Work order>
Everything from the line containing "right elbow: (444, 453)" through the line containing "right knee: (744, 771)" in the listing below should be copied exactly, and nothing more.

Entries provided>
-.-.-

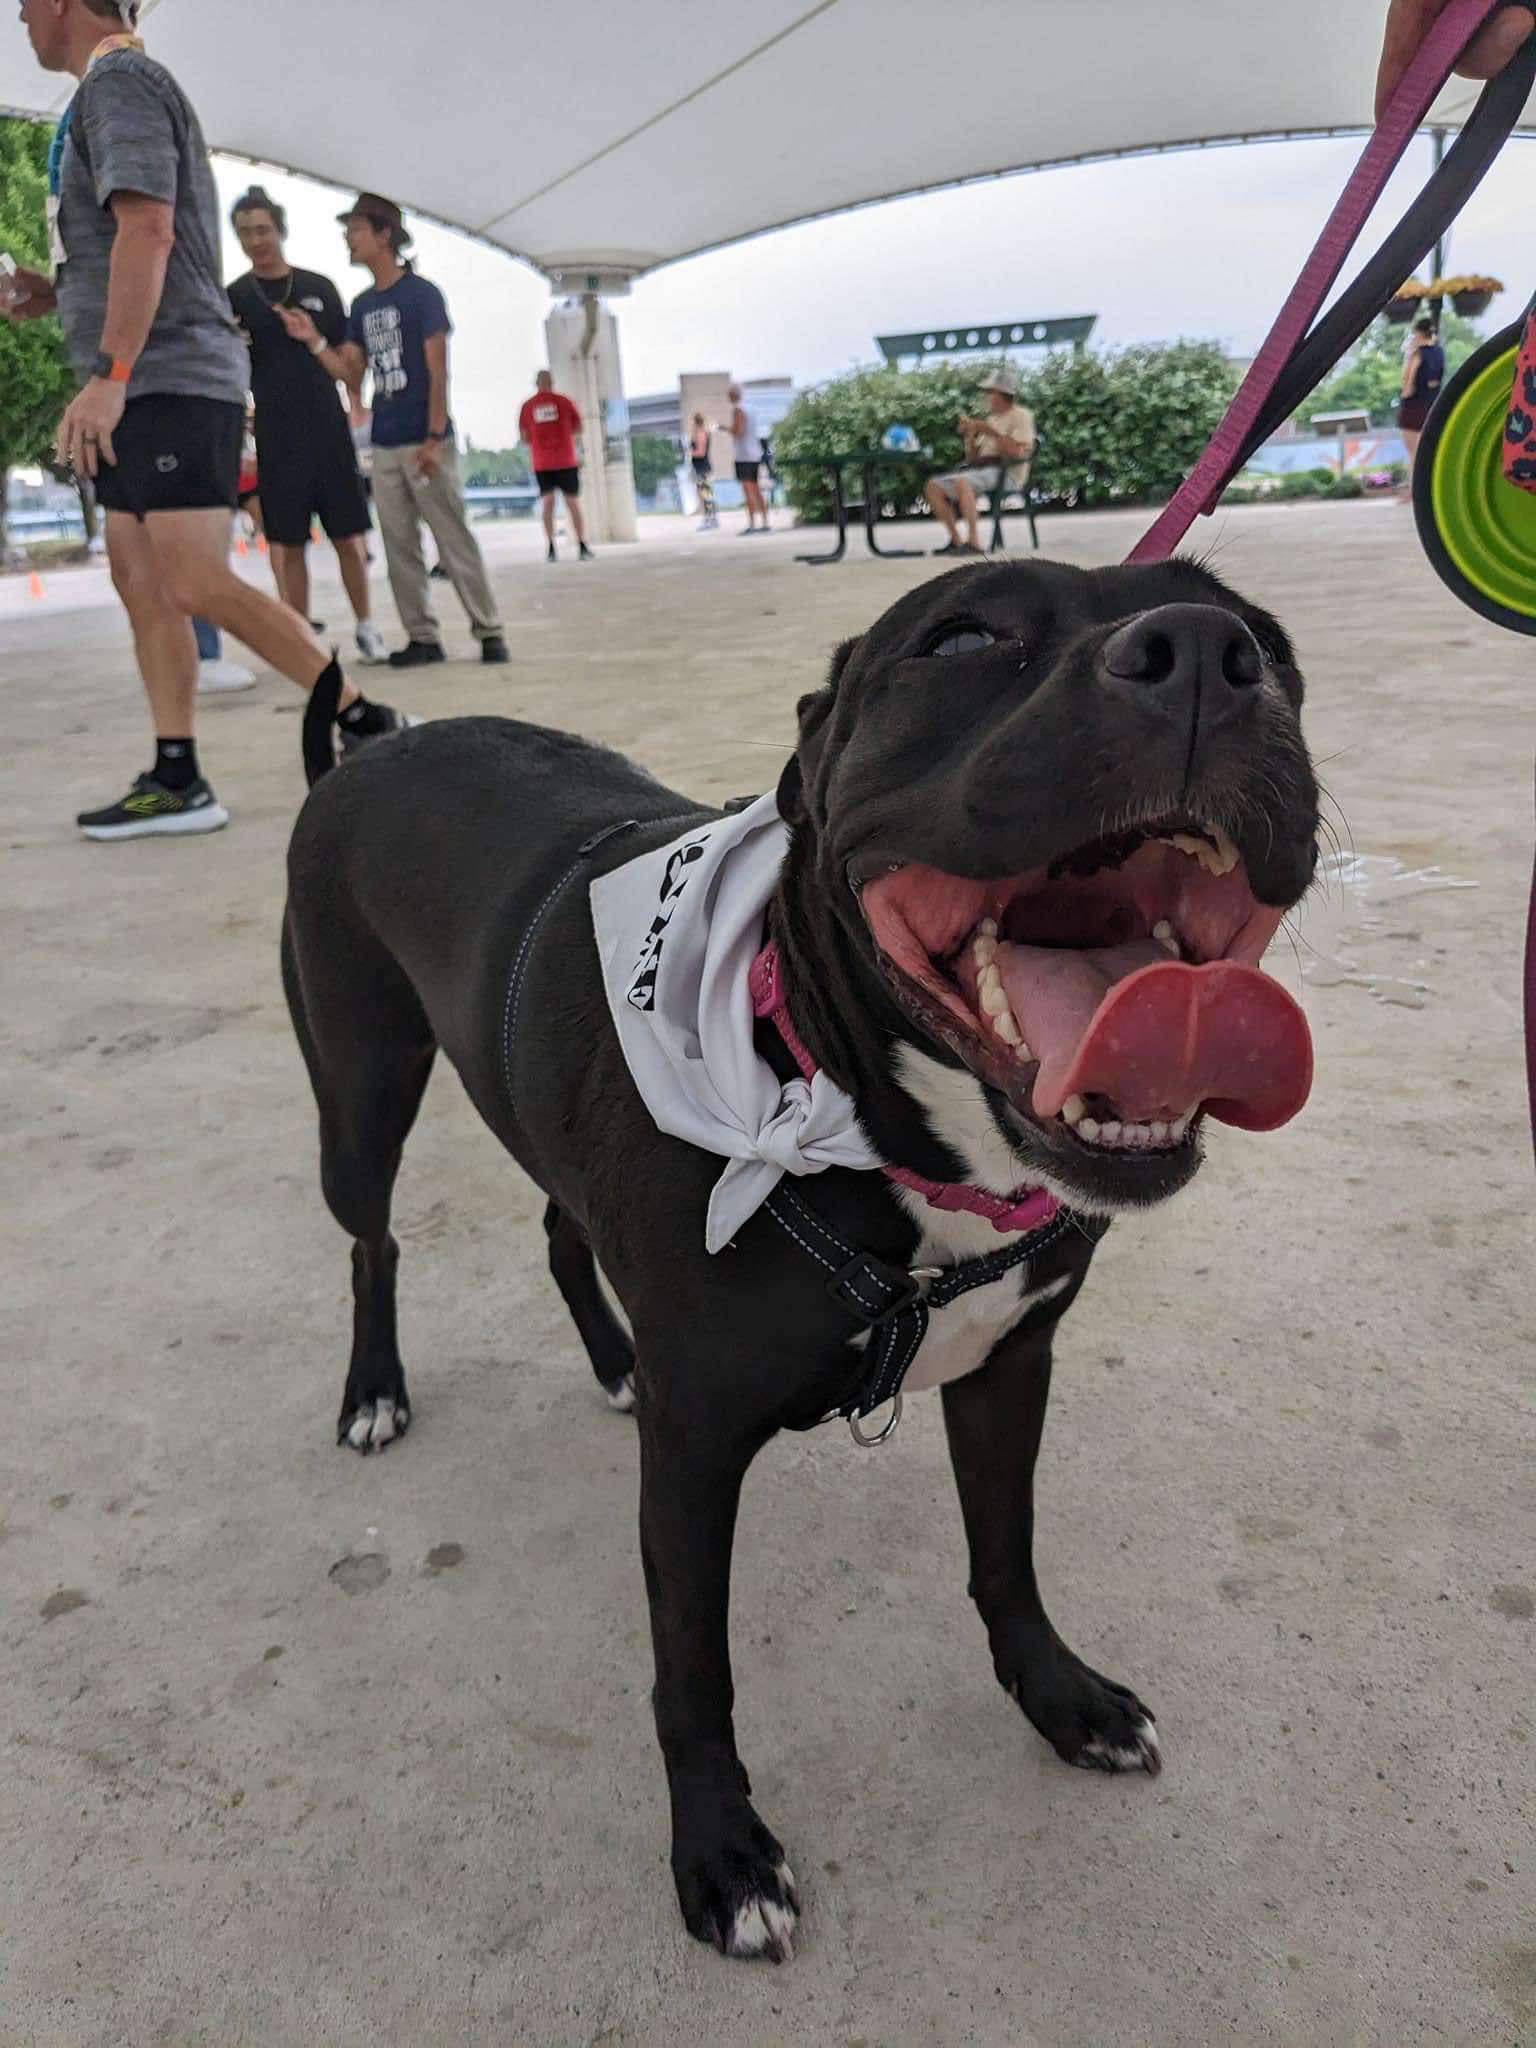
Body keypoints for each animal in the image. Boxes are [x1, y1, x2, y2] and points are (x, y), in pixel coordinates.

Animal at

-.-.-

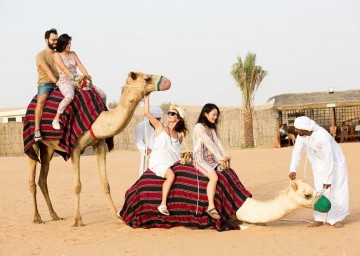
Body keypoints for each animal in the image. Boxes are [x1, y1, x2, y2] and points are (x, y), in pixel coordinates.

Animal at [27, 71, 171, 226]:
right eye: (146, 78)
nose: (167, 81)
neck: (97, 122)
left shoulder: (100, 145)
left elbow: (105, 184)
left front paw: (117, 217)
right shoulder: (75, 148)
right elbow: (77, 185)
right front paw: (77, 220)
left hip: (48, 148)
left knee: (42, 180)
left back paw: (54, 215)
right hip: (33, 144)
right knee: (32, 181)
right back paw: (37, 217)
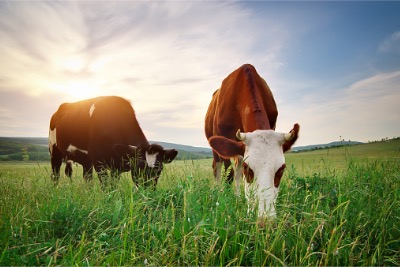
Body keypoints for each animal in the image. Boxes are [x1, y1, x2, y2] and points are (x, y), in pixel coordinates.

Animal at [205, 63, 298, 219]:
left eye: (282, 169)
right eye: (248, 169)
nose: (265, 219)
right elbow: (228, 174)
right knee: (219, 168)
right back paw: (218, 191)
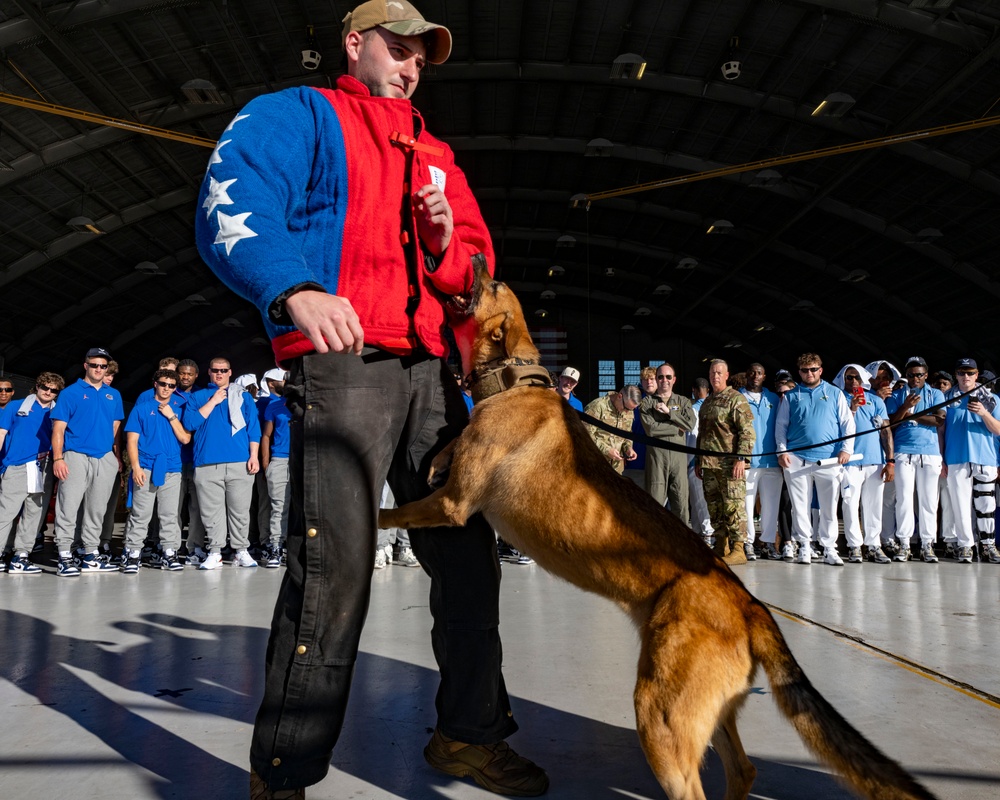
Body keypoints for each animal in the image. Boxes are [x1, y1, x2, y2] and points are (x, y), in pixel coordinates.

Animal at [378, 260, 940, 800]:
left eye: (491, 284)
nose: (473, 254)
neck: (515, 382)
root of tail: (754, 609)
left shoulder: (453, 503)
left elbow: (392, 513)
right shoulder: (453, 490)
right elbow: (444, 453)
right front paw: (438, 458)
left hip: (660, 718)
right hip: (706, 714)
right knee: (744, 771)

-.-.-

Solution to this problem>
right elbow: (444, 453)
right front paw: (438, 458)
left hip: (660, 718)
right hip: (706, 714)
right knee: (744, 771)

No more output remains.